Allerdings empfahl Rürup, sich mit den möglichen Veränderungen auseinanderzusetzen. »Gute Apothekenvertreter sollten immer gegen den Fremdbesitz kämpfen, aber auch einen Plan B in der Tasche haben.«
Wichtig sei es für die Apotheker, ihre Position im Gesundheitswesen jetzt zu stärken. Als wichtigen Baustein hierbei sieht Rürup die Aut-idem-Regelung. Die Apotheker müssten sich intenisiv für eine Erweiterung der Substitutionsmöglichkeiten einsetzen, die die Bedeutung der Apotheker bei der Arzneimittelauswahl stärken. Allerdings sei es für das eigene Selbstverständnis notwendig, diese Rolle auch anzunehmen. Rürup stimmte den Anmerkungen aus dem Publikum zu, wonach die Positionierung des spezialisierten Einzelhändlers, wie Rürup sie anregte, beispielsweise der im AVWG implementierten Rolle entgegenstehe. Mit dem Gesetz waren im vergangenen Jahr Einkaufsvorteile für Apotheker massiv enigeschränkt worden. Trotzdem sieht der Wissenschaftler die Apotheker nicht nur als Heilberufler, sondern auch als spezialisierte Einzelhändler. Er riet, dies nicht zu negieren: »Ökonomisches Entscheiden und Handeln ist wichtig.« Apotheker sollten mutiger sein und verstärkt wie Ökonomen handeln. Rürup: »Dann werden sie eine positive Zukunft haben.« Zusätzlich gehe es auch darum, mehr Marktmacht zu generieren. Dafür seien Kooperationsmodelle wie im Lebensmittelhandel sinnvoll.

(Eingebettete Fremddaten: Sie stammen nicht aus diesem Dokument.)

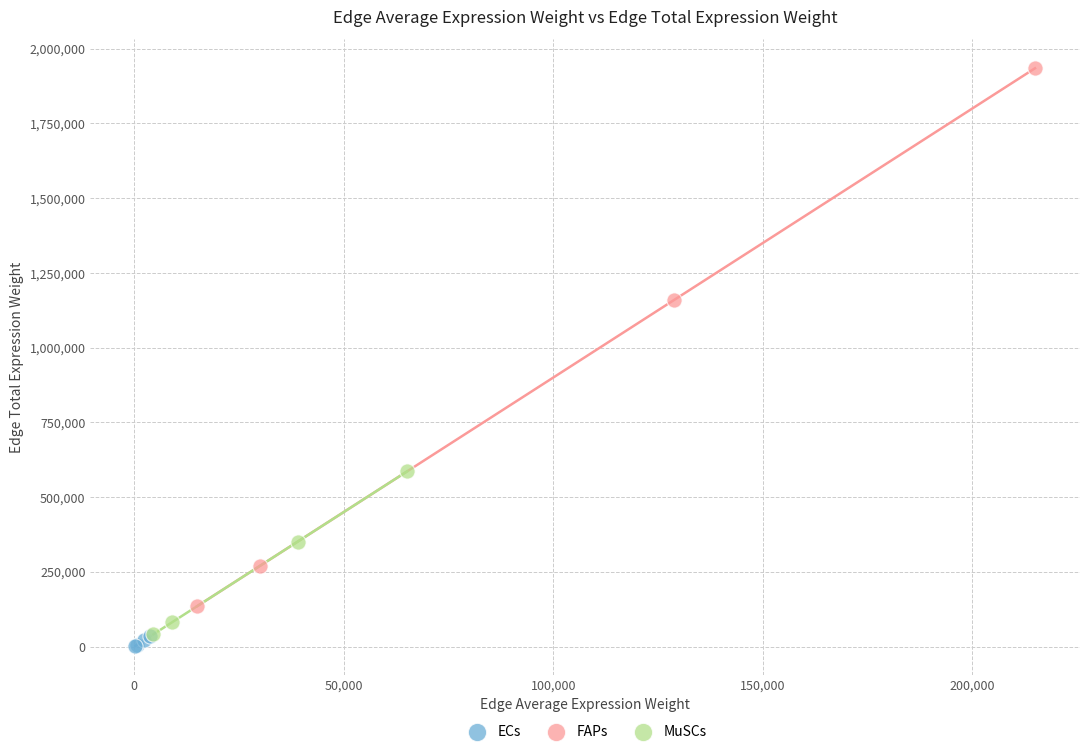

Which series contains the highest Y value?

FAPs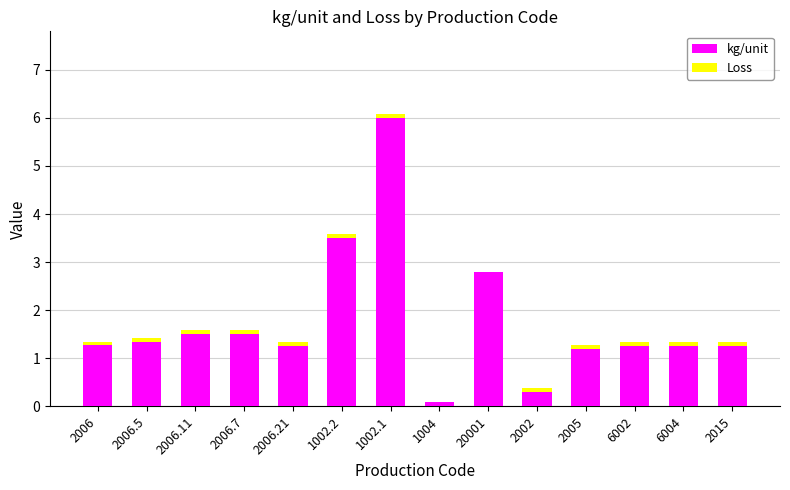

At which category is the sum across all series the highest?

1002.1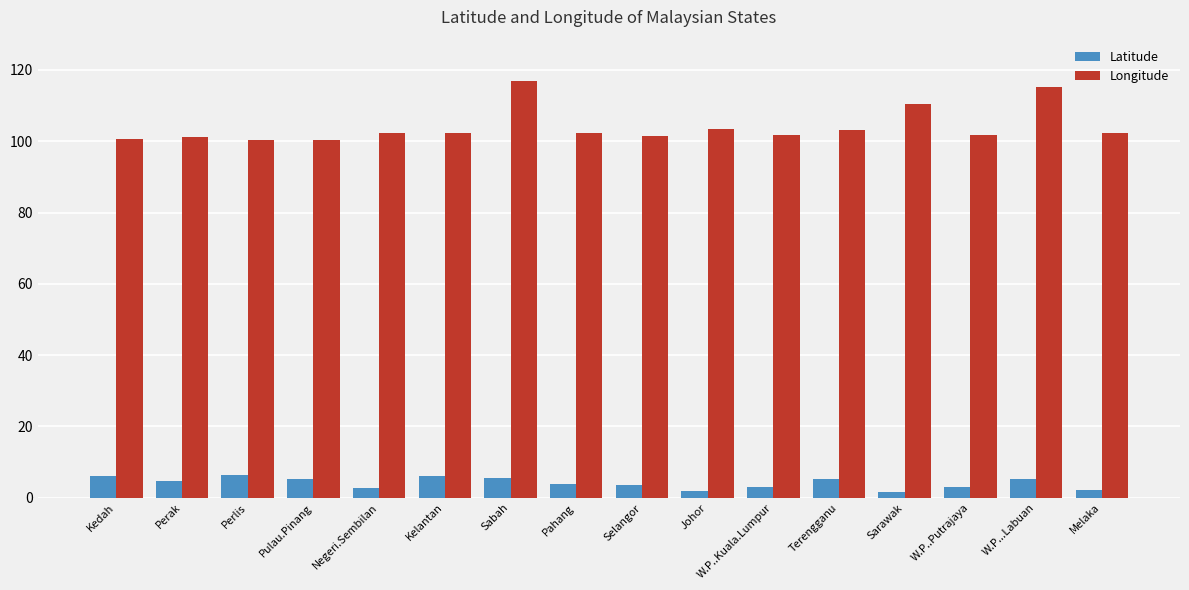

What is the label of the 12th bar from the left?

Terengganu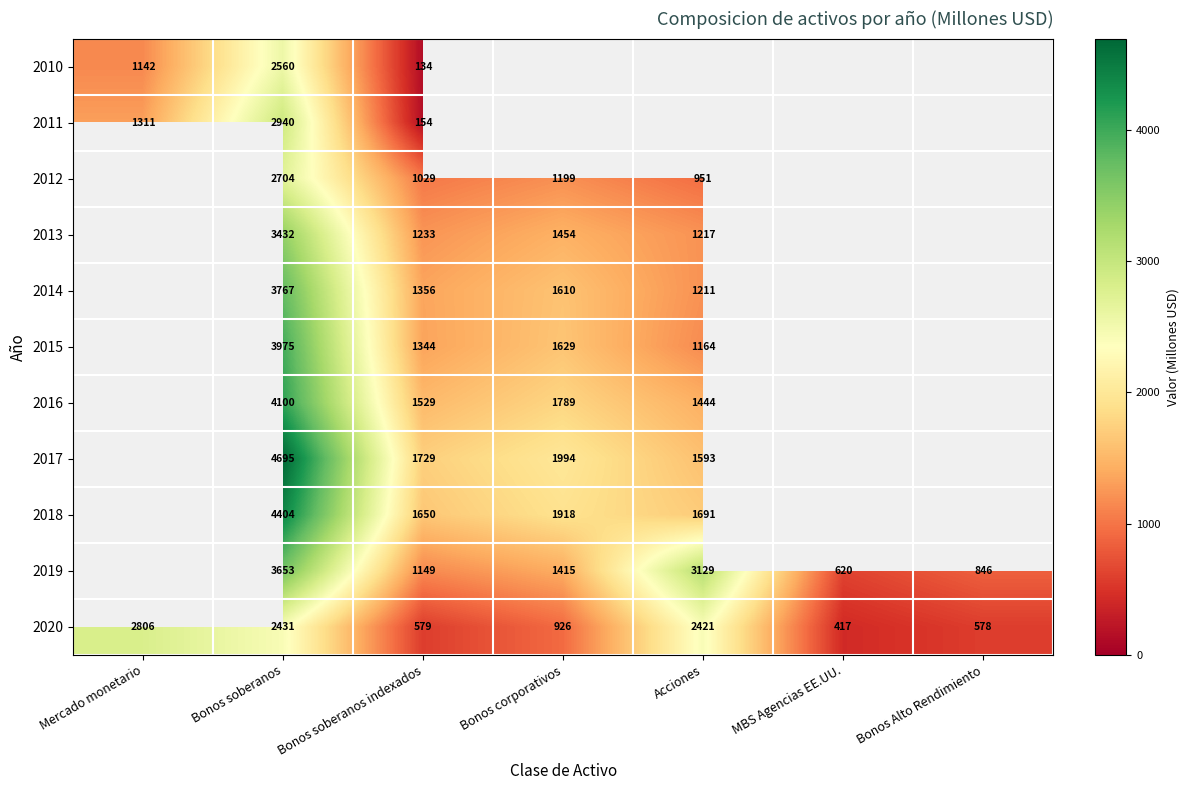

At Bonos soberanos, list the series in order from smallest to largest.

2020, 2010, 2012, 2011, 2013, 2019, 2014, 2015, 2016, 2018, 2017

Dr. Thomas Trümper, Vorstandsvorsitzender der Anzag, schloss sich Rürup an: »Der einzelne Apotheker wird es je nach Größe und Lage seiner Apotheke zwar schwerer haben. Er wird sich umstellen und mehr Einzelhändler sein müssen.« Dabei wolle ihn der Großhändler begleiten. Trümper, zugleich Vorsitzender des Bundesverbandes des pharmazeutischen Großhandels (Phagro): »Damit verfolgen wir das Ziel, der selbstständigen mittelständischen Apotheke zu einem gemeinsamen Marktauftritt zu verhelfen und ihren Erfolg langfristig sicherzustellen.«
Reform nur Zwischenschritt
In der aktuellen Reform des Gesundheitswesens sieht Rürup nur »einen Zwischenschritt«. Der Gesundheitsfonds löse keine Probleme, sondern verursache neue. Der Wettbewerb zwischen den Krankenkassen werde reduziert. Spätestens in 20 Jahren müsse man sich erneut mit den Finanzierungsfragen im Gesundheitswesen befassen. Der Fonds biete den Koalitionspartnern die Möglichkeit, nach der nächsten Wahl ihr eigenes Modell umzusetzen.